12.8.25

Sobre «Jacarandá», de Gaël Faye

 

 

«No céu da infância de Gaël Faye (Bujumbura, 1982), os obuses cintilavam como estrelas cadentes — e até certa altura foi bonito de se ver. Depois, os mortos começaram a ser demasiados, e demasiado próximos.
Filho de um francês de Lyon “um pouco beatnik” que se metera a fazer uma volta ao mundo em bicicleta e de uma refugiada ruandesa nascida pouco antes da primeira vaga de violência interétnica e desde então internada em campos de refugiados, viveu um “coming of age” abrupto quando o genocídio dos tutsis no Ruanda começou a contar-se às centenas de milhares (800 mil é hoje o número oficial) e, logo a seguir, a transição de poder no Burundi degenerou em guerra civil.
Repatriado com a irmã para os arredores de Paris em 1995, encontrou na escrita — e no hip hop — maneira de exorcizar as dores do exílio, as angústias da adolescência e o silêncio intransponível da mãe. Um mestrado em Finanças e dois anos como consultor numa empresa da City de Londres iam-no perdendo, mas reencontrou-se. Primeiro como rapper (lançou Pili Pilo sur un Croissant au Beurre em 2013 e Lundi Méchant em 2021), depois como escritor.
Jacarandá, a sua estreia literária em Portugal, é na verdade o segundo romance de Gaël Faye. Sucede a Petit Pays (2016), que lhe valeu diversos prémios, vendeu para lá de um milhão de exemplares em França, foi traduzido em mais de 40 línguas e adaptado ao cinema e ao teatro (Gahugu Gato acaba de se estrear no Festival de Avignon). Finalista do Goncourt, vencedor do Renaudot, é o livro em que aborda esse país incrivelmente reerguido “das valas comuns e dos pesadelos incessantes”, onde hoje vive com a mulher e as filhas.

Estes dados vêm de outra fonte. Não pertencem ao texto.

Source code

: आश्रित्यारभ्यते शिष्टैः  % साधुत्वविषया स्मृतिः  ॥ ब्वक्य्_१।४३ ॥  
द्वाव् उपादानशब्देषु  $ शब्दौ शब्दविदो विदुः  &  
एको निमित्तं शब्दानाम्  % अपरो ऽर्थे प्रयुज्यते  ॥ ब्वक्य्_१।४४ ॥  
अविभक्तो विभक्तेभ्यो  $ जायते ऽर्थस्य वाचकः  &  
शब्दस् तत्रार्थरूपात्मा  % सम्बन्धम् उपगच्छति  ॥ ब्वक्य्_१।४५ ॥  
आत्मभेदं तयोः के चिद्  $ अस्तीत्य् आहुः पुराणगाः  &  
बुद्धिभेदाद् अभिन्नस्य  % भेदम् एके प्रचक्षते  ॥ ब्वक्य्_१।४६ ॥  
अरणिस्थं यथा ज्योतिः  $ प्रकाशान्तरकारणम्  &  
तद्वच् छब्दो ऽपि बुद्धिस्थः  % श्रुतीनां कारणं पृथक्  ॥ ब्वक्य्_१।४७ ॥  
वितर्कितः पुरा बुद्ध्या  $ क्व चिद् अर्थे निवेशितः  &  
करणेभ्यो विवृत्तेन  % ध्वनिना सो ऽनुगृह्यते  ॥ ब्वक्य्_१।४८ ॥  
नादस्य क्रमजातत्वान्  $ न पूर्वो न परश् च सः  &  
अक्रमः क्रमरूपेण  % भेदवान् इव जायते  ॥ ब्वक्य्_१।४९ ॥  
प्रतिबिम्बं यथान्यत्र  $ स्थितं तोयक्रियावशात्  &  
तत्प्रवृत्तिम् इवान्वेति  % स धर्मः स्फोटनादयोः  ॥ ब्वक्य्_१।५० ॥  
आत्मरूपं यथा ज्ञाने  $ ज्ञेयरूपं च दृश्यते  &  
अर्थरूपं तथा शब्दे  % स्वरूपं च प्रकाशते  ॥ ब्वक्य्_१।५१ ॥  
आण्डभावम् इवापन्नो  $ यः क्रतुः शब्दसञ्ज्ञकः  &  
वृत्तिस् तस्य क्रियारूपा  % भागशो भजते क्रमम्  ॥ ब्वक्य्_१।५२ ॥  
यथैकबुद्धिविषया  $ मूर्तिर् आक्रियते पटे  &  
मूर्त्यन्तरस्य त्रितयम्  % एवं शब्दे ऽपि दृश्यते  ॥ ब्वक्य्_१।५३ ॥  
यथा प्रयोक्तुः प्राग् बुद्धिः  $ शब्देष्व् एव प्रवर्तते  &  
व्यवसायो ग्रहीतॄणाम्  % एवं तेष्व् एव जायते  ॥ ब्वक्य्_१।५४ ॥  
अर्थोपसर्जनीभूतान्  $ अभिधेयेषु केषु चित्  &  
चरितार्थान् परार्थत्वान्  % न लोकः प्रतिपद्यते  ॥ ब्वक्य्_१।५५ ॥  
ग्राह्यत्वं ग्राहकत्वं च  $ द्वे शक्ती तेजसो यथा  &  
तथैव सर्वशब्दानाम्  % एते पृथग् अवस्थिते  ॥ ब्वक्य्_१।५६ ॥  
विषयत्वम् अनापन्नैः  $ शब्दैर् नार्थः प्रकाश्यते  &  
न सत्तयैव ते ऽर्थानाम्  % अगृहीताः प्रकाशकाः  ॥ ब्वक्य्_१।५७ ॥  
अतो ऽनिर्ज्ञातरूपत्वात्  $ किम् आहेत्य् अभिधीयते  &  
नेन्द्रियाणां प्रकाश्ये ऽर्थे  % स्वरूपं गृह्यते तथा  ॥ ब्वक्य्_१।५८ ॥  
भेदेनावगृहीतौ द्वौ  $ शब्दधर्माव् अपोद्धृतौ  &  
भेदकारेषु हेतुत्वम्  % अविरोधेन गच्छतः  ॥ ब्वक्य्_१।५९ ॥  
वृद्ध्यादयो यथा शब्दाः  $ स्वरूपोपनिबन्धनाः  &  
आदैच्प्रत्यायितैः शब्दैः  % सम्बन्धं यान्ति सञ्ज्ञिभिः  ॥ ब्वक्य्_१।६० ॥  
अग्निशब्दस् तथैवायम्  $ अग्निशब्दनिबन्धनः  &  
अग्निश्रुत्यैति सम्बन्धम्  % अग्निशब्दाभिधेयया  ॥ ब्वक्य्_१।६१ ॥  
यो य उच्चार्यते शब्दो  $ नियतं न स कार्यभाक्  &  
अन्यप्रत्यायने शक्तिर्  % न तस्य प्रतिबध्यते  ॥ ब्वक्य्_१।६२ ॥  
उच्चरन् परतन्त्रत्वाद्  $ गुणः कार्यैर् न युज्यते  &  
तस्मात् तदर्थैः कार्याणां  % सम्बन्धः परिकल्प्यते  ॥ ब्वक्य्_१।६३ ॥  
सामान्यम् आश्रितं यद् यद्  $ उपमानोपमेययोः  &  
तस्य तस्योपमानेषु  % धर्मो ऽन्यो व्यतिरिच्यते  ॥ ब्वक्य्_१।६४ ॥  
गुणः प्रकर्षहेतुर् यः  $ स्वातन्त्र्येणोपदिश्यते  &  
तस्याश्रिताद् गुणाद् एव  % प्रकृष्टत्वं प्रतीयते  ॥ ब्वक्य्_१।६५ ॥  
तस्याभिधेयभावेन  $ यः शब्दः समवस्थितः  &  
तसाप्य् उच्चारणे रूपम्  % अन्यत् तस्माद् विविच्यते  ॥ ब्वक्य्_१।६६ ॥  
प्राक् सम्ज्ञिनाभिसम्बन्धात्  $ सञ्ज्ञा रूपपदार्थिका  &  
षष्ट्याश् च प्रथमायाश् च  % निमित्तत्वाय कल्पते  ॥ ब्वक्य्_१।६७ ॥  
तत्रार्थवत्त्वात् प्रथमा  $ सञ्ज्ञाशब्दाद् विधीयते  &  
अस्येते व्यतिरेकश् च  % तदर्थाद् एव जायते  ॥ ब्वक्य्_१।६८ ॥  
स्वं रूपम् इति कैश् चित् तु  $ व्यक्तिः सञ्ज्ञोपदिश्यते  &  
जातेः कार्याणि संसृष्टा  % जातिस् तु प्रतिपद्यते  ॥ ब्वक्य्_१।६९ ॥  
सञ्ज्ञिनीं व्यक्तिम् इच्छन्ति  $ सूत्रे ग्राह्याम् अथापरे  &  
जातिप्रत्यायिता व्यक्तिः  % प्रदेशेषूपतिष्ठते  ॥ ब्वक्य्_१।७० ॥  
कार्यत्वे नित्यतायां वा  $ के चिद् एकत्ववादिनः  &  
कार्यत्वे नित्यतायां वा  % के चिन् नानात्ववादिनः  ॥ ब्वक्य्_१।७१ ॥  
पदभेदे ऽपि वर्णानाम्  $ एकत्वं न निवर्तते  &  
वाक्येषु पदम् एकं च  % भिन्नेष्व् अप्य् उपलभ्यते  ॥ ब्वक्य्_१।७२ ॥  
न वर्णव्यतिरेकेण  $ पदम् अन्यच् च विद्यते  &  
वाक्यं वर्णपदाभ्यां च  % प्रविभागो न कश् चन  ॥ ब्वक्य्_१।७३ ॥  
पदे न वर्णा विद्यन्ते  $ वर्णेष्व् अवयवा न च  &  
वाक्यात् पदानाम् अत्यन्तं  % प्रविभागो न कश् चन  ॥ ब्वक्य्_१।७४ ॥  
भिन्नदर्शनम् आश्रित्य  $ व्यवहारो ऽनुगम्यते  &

Nele atravessa, com uma delicadeza que julgaríamos impossível, cem anos da história parcialmente autobiográfica, de um país armadilhado, explicitando até que ponto o racismo biológico introduzido pelos colonizadores amaldiçoou o Ruanda. Nele conta a história de um genocídio que entrou na sua vida, como na do protagonista de Jacarandá, pela televisão — e nunca saiu.»